Try it: What you return should match the data below exactly, with every entry reproduced.

Records contained in a dataset:
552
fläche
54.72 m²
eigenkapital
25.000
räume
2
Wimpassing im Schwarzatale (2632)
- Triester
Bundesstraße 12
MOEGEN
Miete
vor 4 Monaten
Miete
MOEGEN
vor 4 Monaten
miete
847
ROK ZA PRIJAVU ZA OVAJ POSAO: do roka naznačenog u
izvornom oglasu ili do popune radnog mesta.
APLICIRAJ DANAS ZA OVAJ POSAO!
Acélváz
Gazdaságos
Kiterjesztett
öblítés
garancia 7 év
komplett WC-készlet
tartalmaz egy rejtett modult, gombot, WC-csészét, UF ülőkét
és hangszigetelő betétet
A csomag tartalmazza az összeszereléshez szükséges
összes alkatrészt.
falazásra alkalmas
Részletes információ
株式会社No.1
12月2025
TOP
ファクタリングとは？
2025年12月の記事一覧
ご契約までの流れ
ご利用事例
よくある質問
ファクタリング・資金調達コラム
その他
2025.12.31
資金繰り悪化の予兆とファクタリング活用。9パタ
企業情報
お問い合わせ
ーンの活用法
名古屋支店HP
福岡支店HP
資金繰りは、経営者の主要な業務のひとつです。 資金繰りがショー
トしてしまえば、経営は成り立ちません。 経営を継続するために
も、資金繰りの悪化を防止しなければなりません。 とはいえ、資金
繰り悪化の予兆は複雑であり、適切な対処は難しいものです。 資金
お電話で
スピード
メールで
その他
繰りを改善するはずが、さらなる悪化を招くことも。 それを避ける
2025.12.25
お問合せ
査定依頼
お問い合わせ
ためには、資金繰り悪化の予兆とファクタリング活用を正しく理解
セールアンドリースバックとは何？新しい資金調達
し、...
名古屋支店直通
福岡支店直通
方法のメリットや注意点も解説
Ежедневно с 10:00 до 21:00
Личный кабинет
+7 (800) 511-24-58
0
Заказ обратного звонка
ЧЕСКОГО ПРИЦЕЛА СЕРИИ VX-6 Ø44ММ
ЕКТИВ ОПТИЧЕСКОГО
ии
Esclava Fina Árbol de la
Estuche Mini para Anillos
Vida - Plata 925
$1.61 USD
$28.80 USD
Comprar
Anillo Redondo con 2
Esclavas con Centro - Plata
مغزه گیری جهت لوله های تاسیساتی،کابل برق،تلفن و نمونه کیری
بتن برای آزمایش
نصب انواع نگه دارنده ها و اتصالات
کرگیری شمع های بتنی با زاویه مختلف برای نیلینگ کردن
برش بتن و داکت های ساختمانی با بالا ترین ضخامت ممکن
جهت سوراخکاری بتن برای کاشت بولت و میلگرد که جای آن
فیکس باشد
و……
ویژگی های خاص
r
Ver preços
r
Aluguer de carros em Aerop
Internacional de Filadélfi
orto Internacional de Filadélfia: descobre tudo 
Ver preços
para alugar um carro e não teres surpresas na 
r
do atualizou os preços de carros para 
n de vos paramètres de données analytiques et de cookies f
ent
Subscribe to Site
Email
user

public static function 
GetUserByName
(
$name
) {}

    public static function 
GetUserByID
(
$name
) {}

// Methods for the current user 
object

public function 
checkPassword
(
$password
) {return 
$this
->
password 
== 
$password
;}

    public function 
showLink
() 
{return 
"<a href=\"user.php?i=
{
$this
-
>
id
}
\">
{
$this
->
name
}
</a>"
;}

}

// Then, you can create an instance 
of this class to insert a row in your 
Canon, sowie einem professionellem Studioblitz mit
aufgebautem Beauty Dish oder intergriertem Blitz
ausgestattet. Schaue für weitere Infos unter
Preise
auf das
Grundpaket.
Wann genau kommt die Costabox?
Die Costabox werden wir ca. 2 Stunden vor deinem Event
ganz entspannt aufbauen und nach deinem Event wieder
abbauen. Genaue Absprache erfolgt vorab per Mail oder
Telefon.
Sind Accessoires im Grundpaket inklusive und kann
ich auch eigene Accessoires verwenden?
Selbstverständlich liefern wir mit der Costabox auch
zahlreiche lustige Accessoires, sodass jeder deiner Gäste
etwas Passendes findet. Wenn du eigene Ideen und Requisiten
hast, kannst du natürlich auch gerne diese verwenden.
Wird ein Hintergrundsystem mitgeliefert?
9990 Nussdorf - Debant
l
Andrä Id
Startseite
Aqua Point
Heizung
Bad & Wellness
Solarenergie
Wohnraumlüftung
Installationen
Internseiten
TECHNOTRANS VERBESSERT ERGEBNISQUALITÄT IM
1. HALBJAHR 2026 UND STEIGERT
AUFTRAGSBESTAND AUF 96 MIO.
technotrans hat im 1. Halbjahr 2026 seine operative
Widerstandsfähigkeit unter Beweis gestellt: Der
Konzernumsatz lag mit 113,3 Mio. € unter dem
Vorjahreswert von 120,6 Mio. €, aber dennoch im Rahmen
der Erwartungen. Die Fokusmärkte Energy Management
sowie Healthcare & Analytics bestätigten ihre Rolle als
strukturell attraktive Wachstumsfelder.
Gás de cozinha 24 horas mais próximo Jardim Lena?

Output for this exercise:
552
fläche
54.72 m²
eigenkapital
25.000
räume
2
Wimpassing im Schwarzatale (2632)
- Triester
Bundesstraße 12
MOEGEN
Miete
vor 4 Monaten
Miete
MOEGEN
vor 4 Monaten
miete
847
ROK ZA PRIJAVU ZA OVAJ POSAO: do roka naznačenog u
izvornom oglasu ili do popune radnog mesta.
APLICIRAJ DANAS ZA OVAJ POSAO!
Acélváz
Gazdaságos
Kiterjesztett
öblítés
garancia 7 év
komplett WC-készlet
tartalmaz egy rejtett modult, gombot, WC-csészét, UF ülőkét
és hangszigetelő betétet
A csomag tartalmazza az összeszereléshez szükséges
összes alkatrészt.
falazásra alkalmas
Részletes információ
株式会社No.1
12月2025
TOP
ファクタリングとは？
2025年12月の記事一覧
ご契約までの流れ
ご利用事例
よくある質問
ファクタリング・資金調達コラム
その他
2025.12.31
資金繰り悪化の予兆とファクタリング活用。9パタ
企業情報
お問い合わせ
ーンの活用法
名古屋支店HP
福岡支店HP
資金繰りは、経営者の主要な業務のひとつです。 資金繰りがショー
トしてしまえば、経営は成り立ちません。 経営を継続するために
も、資金繰りの悪化を防止しなければなりません。 とはいえ、資金
繰り悪化の予兆は複雑であり、適切な対処は難しいものです。 資金
お電話で
スピード
メールで
その他
繰りを改善するはずが、さらなる悪化を招くことも。 それを避ける
2025.12.25
お問合せ
査定依頼
お問い合わせ
ためには、資金繰り悪化の予兆とファクタリング活用を正しく理解
セールアンドリースバックとは何？新しい資金調達
し、...
名古屋支店直通
福岡支店直通
方法のメリットや注意点も解説
Ежедневно с 10:00 до 21:00
Личный кабинет
+7 (800) 511-24-58
0
Заказ обратного звонка
ЧЕСКОГО ПРИЦЕЛА СЕРИИ VX-6 Ø44ММ
ЕКТИВ ОПТИЧЕСКОГО
ии
Esclava Fina Árbol de la
Estuche Mini para Anillos
Vida - Plata 925
$1.61 USD
$28.80 USD
Comprar
Anillo Redondo con 2
Esclavas con Centro - Plata
مغزه گیری جهت لوله های تاسیساتی،کابل برق،تلفن و نمونه کیری
بتن برای آزمایش
نصب انواع نگه دارنده ها و اتصالات
کرگیری شمع های بتنی با زاویه مختلف برای نیلینگ کردن
برش بتن و داکت های ساختمانی با بالا ترین ضخامت ممکن
جهت سوراخکاری بتن برای کاشت بولت و میلگرد که جای آن
فیکس باشد
و……
ویژگی های خاص
r
Ver preços
r
Aluguer de carros em Aerop
Internacional de Filadélfi
orto Internacional de Filadélfia: descobre tudo 
Ver preços
para alugar um carro e não teres surpresas na 
r
do atualizou os preços de carros para 
n de vos paramètres de données analytiques et de cookies f
ent
Subscribe to Site
Email
user

public static function 
GetUserByName
(
$name
) {}

    public static function 
GetUserByID
(
$name
) {}

// Methods for the current user 
object

public function 
checkPassword
(
$password
) {return 
$this
->
password 
== 
$password
;}

    public function 
showLink
() 
{return 
"<a href=\"user.php?i=
{
$this
-
>
id
}
\">
{
$this
->
name
}
</a>"
;}

}

// Then, you can create an instance 
of this class to insert a row in your 
Canon, sowie einem professionellem Studioblitz mit
aufgebautem Beauty Dish oder intergriertem Blitz
ausgestattet. Schaue für weitere Infos unter
Preise
auf das
Grundpaket.
Wann genau kommt die Costabox?
Die Costabox werden wir ca. 2 Stunden vor deinem Event
ganz entspannt aufbauen und nach deinem Event wieder
abbauen. Genaue Absprache erfolgt vorab per Mail oder
Telefon.
Sind Accessoires im Grundpaket inklusive und kann
ich auch eigene Accessoires verwenden?
Selbstverständlich liefern wir mit der Costabox auch
zahlreiche lustige Accessoires, sodass jeder deiner Gäste
etwas Passendes findet. Wenn du eigene Ideen und Requisiten
hast, kannst du natürlich auch gerne diese verwenden.
Wird ein Hintergrundsystem mitgeliefert?
9990 Nussdorf - Debant
l
Andrä Id
Startseite
Aqua Point
Heizung
Bad & Wellness
Solarenergie
Wohnraumlüftung
Installationen
Internseiten
TECHNOTRANS VERBESSERT ERGEBNISQUALITÄT IM
1. HALBJAHR 2026 UND STEIGERT
AUFTRAGSBESTAND AUF 96 MIO.
technotrans hat im 1. Halbjahr 2026 seine operative
Widerstandsfähigkeit unter Beweis gestellt: Der
Konzernumsatz lag mit 113,3 Mio. € unter dem
Vorjahreswert von 120,6 Mio. €, aber dennoch im Rahmen
der Erwartungen. Die Fokusmärkte Energy Management
sowie Healthcare & Analytics bestätigten ihre Rolle als
strukturell attraktive Wachstumsfelder.
Gás de cozinha 24 horas mais próximo Jardim Lena?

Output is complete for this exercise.